Since these differences could indicate upregulation of OX2 expression resulting from the absence of OX1 and since the single receptor knockouts were on a mixed C57BL6 and 129SvEv background, we also measured receptor levels in 129SvEv mice. This comparison indicated that levels of OX1 are higher in 129SvEv brainstems than in either C57BL6 or OX−/−2 brainstems (2.89E-5 ± 2.04-06, n = 16 samples from 8 mice, P < 0.0001 for both; Figure 9A). Interestingly, levels of OX2α (4.08E-5 ± 1.46E-5, n = 16 samples from 8 mice) and OX2β (7.21E-5 ± 3.22E-5, n = 15 samples from 8 mice) from 129SvEv brainstems were not statistically different from those in C57BL6 brainstems (OX2α: P = 0.18; OX2β: P = 0.17) but were significantly lower than those from OX−/−1 brainstems (OX2α: P < 0.02; OX2β: P < 0.02; Figures 11B,C). These findings suggest that background alone is not the reason that OX2 mRNA levels are higher in brainstems from OX−/−1 mice and therefore imply some level of compensation.

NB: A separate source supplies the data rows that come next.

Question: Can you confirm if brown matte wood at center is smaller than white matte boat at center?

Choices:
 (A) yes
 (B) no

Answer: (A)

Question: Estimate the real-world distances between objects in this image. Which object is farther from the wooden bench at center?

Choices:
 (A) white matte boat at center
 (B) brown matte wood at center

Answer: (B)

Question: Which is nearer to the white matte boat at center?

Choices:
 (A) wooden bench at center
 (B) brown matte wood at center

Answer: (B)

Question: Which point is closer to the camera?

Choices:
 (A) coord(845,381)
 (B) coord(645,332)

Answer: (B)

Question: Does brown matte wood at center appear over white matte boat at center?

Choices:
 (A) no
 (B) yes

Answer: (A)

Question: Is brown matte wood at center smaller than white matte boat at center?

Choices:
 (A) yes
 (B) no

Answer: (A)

A major finding of this study is that OX1 exclusively mediates direct depolarization of nNOS+ LDT and TH+ LC neurons, while both receptors mediate direct depolarization of TpH+ DR neurons. In contrast, augmentation of depolarization-induced Ca2+ transients was mediated by OX1 and OX2 in each nucleus and likely involved L-type Ca2+ channels and PKC signaling. Finally, we found whole-brainstem OX2 mRNA levels were elevated in OX−/−1 mice. These findings have implications for understanding the cellular function of native orexin receptors, for understanding the roles played by orexin signaling at these loci in the control of behavioral state and for understanding the consequences of using receptor specific antagonists as therapeutics.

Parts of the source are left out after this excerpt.